Eventually, both his parents got sick and moved to the city. Eder stayed in Tres Unidos to continue working his father’s lands. He started to receive constant visits and trainings from Silvia del Aguila, our Permaculture and Community Outreach Coordinator, who not only blew his mind by introducing him to permaculture and agroforestry practices but was also the one who brought Eder to Chaikuni. A turning point for him, “I began to understand that plants are very important, trees are important for us humans, they give us water, shade, food. Agroforestry changed my life.”
Relentless as he is, after his shift in Chaikuni, Eder would go back to his fields and apply all the knowledge he was getting from work. That, in addition to what he currently learns from his classes, has resulted in reforested fields with timber trees such as rosewood, copaiba, moena and caoba. Aiming for a self-sufficient life, ‘” because you cannot live all your life buying things”, food is also a big part of his sowings. Eder constantly harvests mangos, pijuayos, copoazus, umarís (all Amazonian produce), cucumbers, cilantro, hot and sweet peppers and has a chicken farm with about 100 healthy, free chickens which provide eggs for him and his family. A great contrast to the cassava monoculture he used to have before agroforestry became a part of his life.
Indigenous knowledge applied to medicinal plants has been a part of Eder’s life since he was a child. As is common in the Amazon, he was taught by older generations to use plants for treating some diseases and wounds. From his grandfather he learned how to use different types of leaves, barks and resins to cure various conditions, such as colds, wounds, stomach pains, inflammations and, most recently, treat Covid-19 symptoms. But the plant world is pure spirit, and Eder is also talented in that respect. He knows that smoking a mapacho (an Amazonian tobacco cigarette used in ayahuasca ceremonies) will protect him from bad spirits and balance his masculine and feminine aspects. Hanging achiote leaves from the ceiling will clean the space from evil energies. Emotional issues may be healed through ceremonies with ayahuasca, perhaps the most important master plant in the Amazon rainforest. “Mostly people only use chemicals, they don't give importance to medicinal plants. I think that sometimes the body might need a little bit of chemical, but some pills are also made from plants, right?” Right.

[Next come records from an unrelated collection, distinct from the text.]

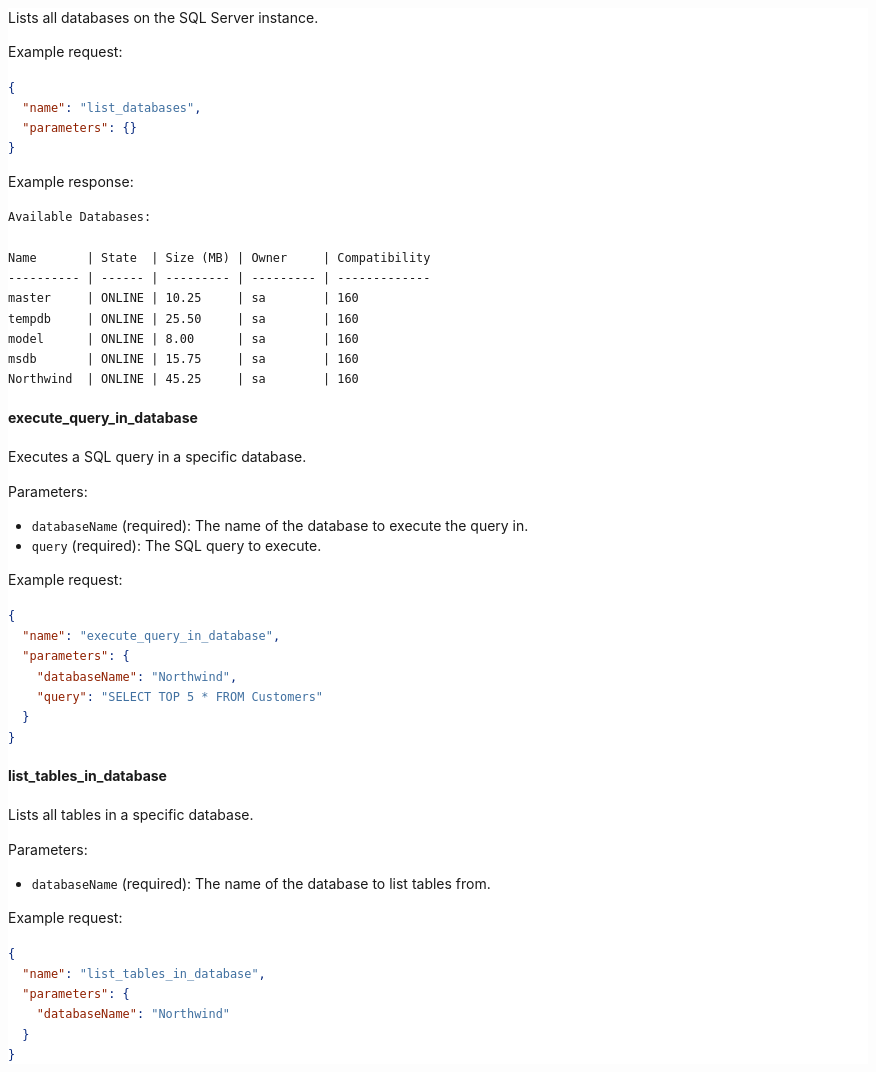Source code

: Lists all databases on the SQL Server instance.

Example request:
```json
{
  "name": "list_databases",
  "parameters": {}
}
```

Example response:
```
Available Databases:

Name       | State  | Size (MB) | Owner     | Compatibility
---------- | ------ | --------- | --------- | -------------
master     | ONLINE | 10.25     | sa        | 160
tempdb     | ONLINE | 25.50     | sa        | 160
model      | ONLINE | 8.00      | sa        | 160
msdb       | ONLINE | 15.75     | sa        | 160
Northwind  | ONLINE | 45.25     | sa        | 160
```

#### execute_query_in_database

Executes a SQL query in a specific database.

Parameters:
- `databaseName` (required): The name of the database to execute the query in.
- `query` (required): The SQL query to execute.

Example request:
```json
{
  "name": "execute_query_in_database",
  "parameters": {
    "databaseName": "Northwind",
    "query": "SELECT TOP 5 * FROM Customers"
  }
}
```

#### list_tables_in_database

Lists all tables in a specific database.

Parameters:
- `databaseName` (required): The name of the database to list tables from.

Example request:
```json
{
  "name": "list_tables_in_database",
  "parameters": {
    "databaseName": "Northwind"
  }
}
```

Wanting the best possible future for his wife and two sons, Eder is passing on all the knowledge and skills he now has. His wife Alcira is his right hand and Eder trusts her blindly. “I give her the theory and she puts it to practice.” His kids are also versed in using a machete, an ax, sowing and harvesting. They know their way through the Amazon and can thrive in it.
Closing his eyes, Eder remembers how the rainforest used to be when he was a kid. “It was all green. All the forest was untouched.” He wishes it would still be the same but reality shakes him from this dream and Eder knows there is a lot to do to bring back some of the good, old days. Convinced that sharing with other communities his knowledge on agroforestry, reforestation and how to give an added value to the available resources without pressuring the forest, is a path towards this yearning. “We are alive because of nature. We breathe, we eat. If it weren’t for nature, what would be of our lives?” Intrinsically important question for current times. Fortunately, people like Eder have the answer.